*Votre tâche:*
Poursuivez l'extrait ci-dessous sur la crise politique qui a suivi les élections législatives, à partir de sa dernière phrase.

*Extrait du texte:*
▬▬▬

La Ve République ne nous avait pas habitués à un si grand désordre –au point que Rachel Keke, l'héroïne de la grève des femmes de chambre de l'hôtel Ibis des Batignolles n'a pas craint d'affirmer qu'elle voulait «nettoyer l'Assemblée nationale», «y faire le ménage». Tous les regards se portent vers l'Élysée. Serait-ce, comme l'écrivait François Mitterrand dans Le Coup d'État permanent, que sous la Ve République, «seul le président de la République ordonne et décide»? On n'en est plus là. D'ailleurs, y a-t-il encore un président à l'Élysée? Rien n'est moins sûr.
Des élections législatives qui ont fonctionné à rebours
La question n'est plus taboue dans les coulisses du pouvoir. Le doute s'insinue jusque chez ses plus fidèles collaborateurs. Pour certains, nous sommes à la veille d'une crise de régime qui pourrait emprunter les chemins de la dissolution. Pour d'autres, le temps d'une recomposition de la majorité présidentielle a sonné. Pour quelques-uns, enfin, l'«après Macron» a commencé. Il faudrait qu'il démissionne, quitte à se représenter. Obsolescence programmée de la fonction présidentielle qui manifesterait ses effets non pas en fin de mandat, en raison de l'usure du pouvoir, mais à l'aube de sa réélection.
Loin de valider un programme de gouvernement et de sélectionner le ou les partis politiques chargés de le mettre en œuvre, les élections législatives ont fonctionné à rebours, délégitimant un président à peine élu sans lui offrir d'alternative, lui retirant les moyens d'agir sans les confier à son opposition.
L'abstention record acheva de donner à ce processus de délégitimation démocratique une sorte de validation à l'envers. On se plut à souligner le faible pourcentage des inscrits obtenus par des candidats aux scores superfétatoires, ou encore la liste les candidats battus de quelques dizaines de voix. Aux partisans d'une VIe République, l'élection coupa l'herbe sous les pieds, leur offrant à la fois le déclin du régime présidentiel et une reparlementarisation de la vie politique, sans avoir à changer formellement de Constitution.
«On entre dans le bizarre»
La fébrilité des commentateurs au soir des résultats se concentrait sur la constitution d'une majorité arithmétique, obtenue par ralliements au cas par cas, jetant à la rivière rancunes et principes. Mêmes les députés nouvellement élus du Rassemblement national (RN) furent appelés à la rescousse, sommés de faire avancer «les choses», le schmilblick, le scénario.
On comprenait que pour les chaînes d'info en continu, le blocage politique menaçait bien plus que les institutions: cela touchait à leur business model, la tension narrative des événements, le suspense, l'intrigue. Toute la soirée, ils firent pression sur les acteurs politiques, sommés de s'entendre pour le salut du scénario. Il fallait à tout prix sortir de l'impasse narrative. On convoqua des précédents, les trois cohabitations, le gouvernement Rocard.

▬▬▬

*Données fournies:*
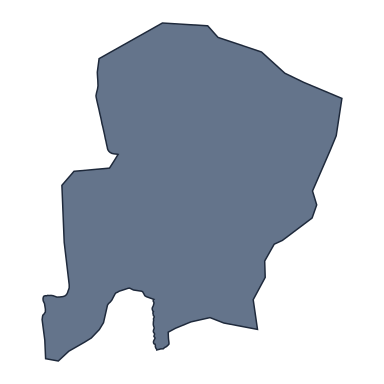 the district of Bornuur, Töv, Mongolia
{"feature_id": "93677404B81102829752528", "entity_name": "Bornuur", "entity_type": "district", "adm_level": 2, "iso_a3": "MNG", "parent_name": "Mongolia", "parent_adm1": "Töv", "projection": "mercator", "projection_center": [106.158, 48.484], "detail": "fine", "context": "isolated", "style": "filled", "palette": "slate", "viewbox_px": 384, "rotation_deg": 0, "n_neighbors": 0, "source": "geoboundaries", "source_scale": "gbopen_adm2", "svg_char_len": 2580}
<svg xmlns="http://www.w3.org/2000/svg" viewBox="0 0 384 384"><path d="M336.2,135.8L341.9,98.4L303.8,82.4L284.8,73.2L261.5,52.0L218.0,37.4L207.7,25.8L162.4,23.0L99.1,58.6L97.3,72.2L97.4,74.5L97.6,77.9L97.8,80.3L98.0,85.9L97.5,89.1L96.6,92.5L96.0,95.6L96.1,96.9L96.9,100.7L97.7,104.2L99.0,109.7L99.8,113.5L100.8,117.7L101.3,120.1L101.7,122.1L102.0,123.8L102.5,125.7L102.9,127.3L103.6,130.5L104.5,134.5L105.4,139.0L106.0,141.4L106.5,144.0L107.3,147.5L107.5,148.7L108.0,150.0L108.8,151.2L109.3,151.7L110.2,152.5L111.9,153.4L113.7,153.8L115.2,154.0L116.5,154.1L117.2,154.2L118.1,154.4L114.6,160.1L109.5,168.1L74.0,171.3L61.9,185.3L64.2,242.3L69.2,284.7L69.2,287.8L68.7,289.4L68.2,290.6L68.0,291.2L67.7,292.3L67.2,293.4L66.4,294.7L64.8,296.0L62.9,296.6L59.6,297.0L56.9,297.1L55.3,296.5L53.1,295.7L51.1,295.4L49.2,295.5L47.5,295.4L46.5,295.8L45.4,295.7L44.0,296.1L43.3,297.1L43.0,298.8L43.2,300.8L44.5,303.6L45.4,309.2L45.3,312.2L44.5,313.2L43.8,314.3L42.8,315.2L42.5,316.6L42.1,319.6L44.8,340.2L45.6,358.7L58.3,361.0L68.8,351.2L84.7,342.1L91.3,338.0L99.3,329.6L103.5,322.7L107.0,307.3L107.5,305.1L108.6,303.5L110.3,302.0L111.9,300.0L112.5,298.8L113.7,296.5L115.2,293.7L116.2,292.7L117.4,292.3L119.2,291.2L123.3,289.9L128.1,288.3L129.6,288.1L133.5,290.0L141.5,291.2L142.6,291.7L143.9,293.9L144.8,295.7L146.4,296.7L153.9,299.4L153.4,299.9L153.2,300.5L153.2,301.2L153.5,301.8L153.8,302.1L154.0,303.0L153.7,304.2L153.5,305.0L153.2,306.0L152.6,307.1L152.2,308.1L152.2,309.2L152.6,310.5L152.8,311.0L153.0,311.3L153.3,311.4L153.5,311.7L153.2,312.1L153.0,312.5L152.9,313.1L153.1,314.0L153.3,315.0L153.4,315.6L153.9,316.0L154.2,316.6L154.2,317.3L153.7,318.1L153.5,318.5L153.5,319.4L153.7,320.2L153.5,321.0L153.4,321.9L153.3,323.3L153.3,324.8L153.7,326.4L154.1,327.4L154.2,328.2L153.9,329.0L153.5,330.1L153.3,331.2L153.5,332.2L153.8,332.7L154.4,333.3L154.6,334.1L154.4,334.8L154.1,335.6L153.9,336.3L154.1,336.8L154.5,337.0L154.9,337.5L155.0,338.3L154.4,339.5L153.8,340.6L153.5,341.3L153.5,342.0L153.5,342.8L153.8,343.5L154.2,344.0L155.0,344.1L155.2,344.7L155.4,345.4L155.3,346.5L155.7,347.9L156.6,349.2L156.8,350.0L157.6,349.7L158.7,349.5L160.1,349.1L161.0,348.8L161.9,348.9L162.7,348.8L163.3,348.8L163.9,348.2L164.5,347.6L165.8,346.9L166.5,346.6L167.3,345.8L167.9,345.3L168.6,344.5L169.0,344.0L168.9,342.1L168.7,340.7L168.5,338.9L168.4,337.3L168.2,332.2L175.4,328.3L190.9,321.9L210.0,317.6L223.8,323.0L257.5,329.4L253.2,299.7L265.2,277.4L264.7,261.0L274.2,244.2L282.4,240.4L312.1,218.0L316.7,204.9L312.5,191.0L330.2,150.3L336.2,135.8Z" fill="#64748b" stroke="#1e293b" stroke-width="1.5"/></svg>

▬▬▬

*Réponse attendue:*
Mais aux habitués du mécano parlementaire, il manquait toujours une pièce, le 49-3, la große Koalition à l'allemande ou le président de l'Assemblée nationale, Richard Ferrand, battu dans le bien nommé Finistère. Alors, démission de la Première ministre? Dissolution de l'Assemblée? Crise de régime? Comment réparer la machine des institutions?
C'est une situation de blocage bien connue dans les régimes parlementaires mais incongrue dans une Ve République censée les éviter. «On entre dans le bizarre», a commenté le président, en détournant une réplique des Tontons flingueurs aussitôt décryptée par son entourage: «[Le président] voulait dire que se retrouver dans une situation type IVe République avec les institutions de la Ve, c'est entrer dans le bizarre», traduit un témoin, interrogé par Libération.
Mais le bizarre, ce n'était pas seulement ce mélange des genres constitutionnels. C'est le discrédit qui frappe le monarque présidentiel. Dans un entretien au Point au début de son mandat, Emmanuel Macron en avait fait le constat par avance. «Par la Constitution de 1958, le président de la République n'est pas seulement un acteur de la vie politique, il en est la clé de voûte. En architecture, quand la clé de voûte est mal positionnée, tout s'effondre.» Tout s'effondre en effet!
Quand le récit du pouvoir se brise
Si un président à peine élu au suffrage universel se voyait aussitôt destitué par les élections législatives qui suivaient, cela signifierait que la fonction présidentielle perdrait sa légitimité, serait soumise à une destitution démocratique. Tout se passerait comme si les urnes, ensorcelées par une logique de discrédit, se retournaient contre la démocratie et s'acharnaient à la ridiculiser. Comment trancher, alors, ce conflit de légitimité entre deux élections?
De Gaulle l'avait fait lorsqu'il perdit le référendum de 1969. Il démissionna. Car le discrédit qui frappe les pouvoirs n'est plus seulement politique ou social, il ronge les sources mêmes de la légitimité, le crédit que l'on donne aux hommes et aux institutions. Il en va du crédit des gouvernants auprès des électeurs, comme de la crédibilité des récits aux yeux des lecteurs. Leur confiance est une chose très fragile et le lien ténu qui les unit au récit du pouvoir peut se briser si la crédibilité du narrateur est compromise.
En 2005, lors de l'ouragan Katrina, ce n'est pas l'incapacité à organiser les secours qui avait jeté le discrédit sur G. W. Bush, c'est la lenteur de sa réaction: il avait mis trop de temps à se rendre sur place. Son indifférence, son manque d'empathie à l'égard des victimes réalisèrent en quelques heures ce que les mensonges proférés dans l'enceinte de l'ONU à propos des armes de destruction massive en Irak n'avaient pas réussi à produire. Son absence de réaction eut pour effet de saper la crédibilité du récit au nom duquel il venait d'être réélu à la présidence des États-Unis –la fable du «conservatisme compassionnel».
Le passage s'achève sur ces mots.